PROBLEM DETAILS:
Needed from the data below: all lines that contain the word "none".

Stored data:

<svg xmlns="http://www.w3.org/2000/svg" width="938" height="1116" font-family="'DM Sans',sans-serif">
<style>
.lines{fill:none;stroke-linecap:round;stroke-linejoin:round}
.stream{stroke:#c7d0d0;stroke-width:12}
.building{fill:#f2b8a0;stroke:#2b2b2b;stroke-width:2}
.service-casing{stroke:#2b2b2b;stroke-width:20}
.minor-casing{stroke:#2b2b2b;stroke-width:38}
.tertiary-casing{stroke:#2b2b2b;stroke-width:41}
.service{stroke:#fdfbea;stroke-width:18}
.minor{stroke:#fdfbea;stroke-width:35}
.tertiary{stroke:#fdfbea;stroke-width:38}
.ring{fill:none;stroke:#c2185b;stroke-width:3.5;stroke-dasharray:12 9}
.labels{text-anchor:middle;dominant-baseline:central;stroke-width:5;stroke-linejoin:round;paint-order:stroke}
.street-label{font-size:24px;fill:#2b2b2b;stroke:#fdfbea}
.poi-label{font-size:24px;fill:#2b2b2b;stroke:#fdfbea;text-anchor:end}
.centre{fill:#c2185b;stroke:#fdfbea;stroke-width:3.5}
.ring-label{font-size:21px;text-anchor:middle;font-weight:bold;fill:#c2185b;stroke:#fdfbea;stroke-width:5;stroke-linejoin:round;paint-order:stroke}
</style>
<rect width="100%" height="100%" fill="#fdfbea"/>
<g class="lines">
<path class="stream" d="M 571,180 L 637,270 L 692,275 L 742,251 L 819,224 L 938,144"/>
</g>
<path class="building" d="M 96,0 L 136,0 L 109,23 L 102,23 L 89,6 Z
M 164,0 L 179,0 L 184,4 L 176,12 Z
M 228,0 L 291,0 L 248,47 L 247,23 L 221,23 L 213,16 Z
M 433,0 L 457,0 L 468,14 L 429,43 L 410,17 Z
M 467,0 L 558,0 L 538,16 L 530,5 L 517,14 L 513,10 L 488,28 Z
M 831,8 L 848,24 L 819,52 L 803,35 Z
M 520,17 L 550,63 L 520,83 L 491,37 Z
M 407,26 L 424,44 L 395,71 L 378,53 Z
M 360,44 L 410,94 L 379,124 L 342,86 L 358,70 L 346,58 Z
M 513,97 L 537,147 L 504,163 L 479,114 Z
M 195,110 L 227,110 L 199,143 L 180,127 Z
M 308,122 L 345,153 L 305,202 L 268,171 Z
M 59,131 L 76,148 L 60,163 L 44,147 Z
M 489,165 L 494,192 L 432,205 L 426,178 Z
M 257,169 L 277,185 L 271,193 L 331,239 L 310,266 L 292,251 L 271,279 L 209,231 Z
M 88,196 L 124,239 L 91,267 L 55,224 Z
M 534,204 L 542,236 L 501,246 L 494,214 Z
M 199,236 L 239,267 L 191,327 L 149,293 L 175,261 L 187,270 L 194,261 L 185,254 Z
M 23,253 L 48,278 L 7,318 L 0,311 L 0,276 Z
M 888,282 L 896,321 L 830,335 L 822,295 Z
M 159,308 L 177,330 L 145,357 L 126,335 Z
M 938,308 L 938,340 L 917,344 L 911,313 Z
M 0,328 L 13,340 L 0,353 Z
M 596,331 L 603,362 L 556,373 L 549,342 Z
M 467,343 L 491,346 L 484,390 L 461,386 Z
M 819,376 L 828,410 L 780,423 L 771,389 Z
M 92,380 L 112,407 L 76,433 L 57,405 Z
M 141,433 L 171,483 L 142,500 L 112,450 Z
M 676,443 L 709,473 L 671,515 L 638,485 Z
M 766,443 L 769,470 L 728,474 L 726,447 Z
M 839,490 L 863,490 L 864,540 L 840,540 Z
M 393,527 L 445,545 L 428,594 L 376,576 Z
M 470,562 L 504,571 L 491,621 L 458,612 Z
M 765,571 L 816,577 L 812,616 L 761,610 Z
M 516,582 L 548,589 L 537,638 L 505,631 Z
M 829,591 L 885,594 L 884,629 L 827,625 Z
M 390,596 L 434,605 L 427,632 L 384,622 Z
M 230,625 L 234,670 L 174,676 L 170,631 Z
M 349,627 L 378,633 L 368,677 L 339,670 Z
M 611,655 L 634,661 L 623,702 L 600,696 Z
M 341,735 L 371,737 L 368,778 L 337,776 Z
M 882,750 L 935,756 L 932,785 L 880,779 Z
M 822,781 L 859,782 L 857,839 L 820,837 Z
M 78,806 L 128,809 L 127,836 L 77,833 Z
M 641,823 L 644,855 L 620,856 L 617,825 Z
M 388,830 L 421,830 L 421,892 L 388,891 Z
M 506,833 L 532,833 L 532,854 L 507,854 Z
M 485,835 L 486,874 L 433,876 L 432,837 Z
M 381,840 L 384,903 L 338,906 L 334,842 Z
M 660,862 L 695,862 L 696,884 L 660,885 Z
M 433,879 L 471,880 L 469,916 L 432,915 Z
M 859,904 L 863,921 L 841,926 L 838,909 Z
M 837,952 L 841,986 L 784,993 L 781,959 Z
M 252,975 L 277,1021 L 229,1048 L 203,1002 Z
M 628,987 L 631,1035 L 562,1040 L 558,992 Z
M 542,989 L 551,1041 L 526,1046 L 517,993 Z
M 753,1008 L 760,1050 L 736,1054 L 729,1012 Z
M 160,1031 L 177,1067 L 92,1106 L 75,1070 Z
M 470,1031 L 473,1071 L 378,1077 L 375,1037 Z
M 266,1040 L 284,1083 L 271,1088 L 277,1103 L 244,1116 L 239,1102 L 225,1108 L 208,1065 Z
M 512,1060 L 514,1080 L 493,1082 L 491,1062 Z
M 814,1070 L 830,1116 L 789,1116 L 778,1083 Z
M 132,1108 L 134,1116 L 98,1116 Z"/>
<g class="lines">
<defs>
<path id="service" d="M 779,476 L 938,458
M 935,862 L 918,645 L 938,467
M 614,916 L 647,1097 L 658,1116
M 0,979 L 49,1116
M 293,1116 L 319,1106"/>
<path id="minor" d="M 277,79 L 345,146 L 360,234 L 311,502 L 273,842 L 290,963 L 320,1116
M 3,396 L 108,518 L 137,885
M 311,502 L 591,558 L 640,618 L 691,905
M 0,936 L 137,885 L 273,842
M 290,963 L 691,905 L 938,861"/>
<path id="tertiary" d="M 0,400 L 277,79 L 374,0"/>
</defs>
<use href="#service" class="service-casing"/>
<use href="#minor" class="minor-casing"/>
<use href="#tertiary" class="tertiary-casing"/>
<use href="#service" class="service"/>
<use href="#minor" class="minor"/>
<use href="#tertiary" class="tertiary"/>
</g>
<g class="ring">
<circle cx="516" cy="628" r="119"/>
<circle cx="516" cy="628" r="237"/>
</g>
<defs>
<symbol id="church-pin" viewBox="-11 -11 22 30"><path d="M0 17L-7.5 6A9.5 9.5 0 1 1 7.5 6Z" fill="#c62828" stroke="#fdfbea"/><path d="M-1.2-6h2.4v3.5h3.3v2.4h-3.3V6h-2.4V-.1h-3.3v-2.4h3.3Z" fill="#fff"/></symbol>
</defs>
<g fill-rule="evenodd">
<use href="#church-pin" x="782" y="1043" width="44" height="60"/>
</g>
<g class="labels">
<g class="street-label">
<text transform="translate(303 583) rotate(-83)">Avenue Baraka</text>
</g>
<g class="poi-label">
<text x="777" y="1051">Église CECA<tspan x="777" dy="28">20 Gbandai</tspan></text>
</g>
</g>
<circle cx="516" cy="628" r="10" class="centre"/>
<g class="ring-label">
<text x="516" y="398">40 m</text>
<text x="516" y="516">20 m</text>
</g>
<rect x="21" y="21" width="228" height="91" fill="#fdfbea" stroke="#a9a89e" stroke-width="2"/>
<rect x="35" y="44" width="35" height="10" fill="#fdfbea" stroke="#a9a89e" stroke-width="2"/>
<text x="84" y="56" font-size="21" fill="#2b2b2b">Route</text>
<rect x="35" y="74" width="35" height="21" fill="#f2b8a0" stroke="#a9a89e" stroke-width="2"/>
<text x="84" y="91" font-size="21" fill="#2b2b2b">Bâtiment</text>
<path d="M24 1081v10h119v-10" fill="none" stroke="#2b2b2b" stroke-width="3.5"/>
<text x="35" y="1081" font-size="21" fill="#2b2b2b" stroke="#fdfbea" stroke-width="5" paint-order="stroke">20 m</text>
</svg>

YOUR RESPONSE:
.lines{fill:none;stroke-linecap:round;stroke-linejoin:round}
.ring{fill:none;stroke:#c2185b;stroke-width:3.5;stroke-dasharray:12 9}
<path d="M24 1081v10h119v-10" fill="none" stroke="#2b2b2b" stroke-width="3.5"/>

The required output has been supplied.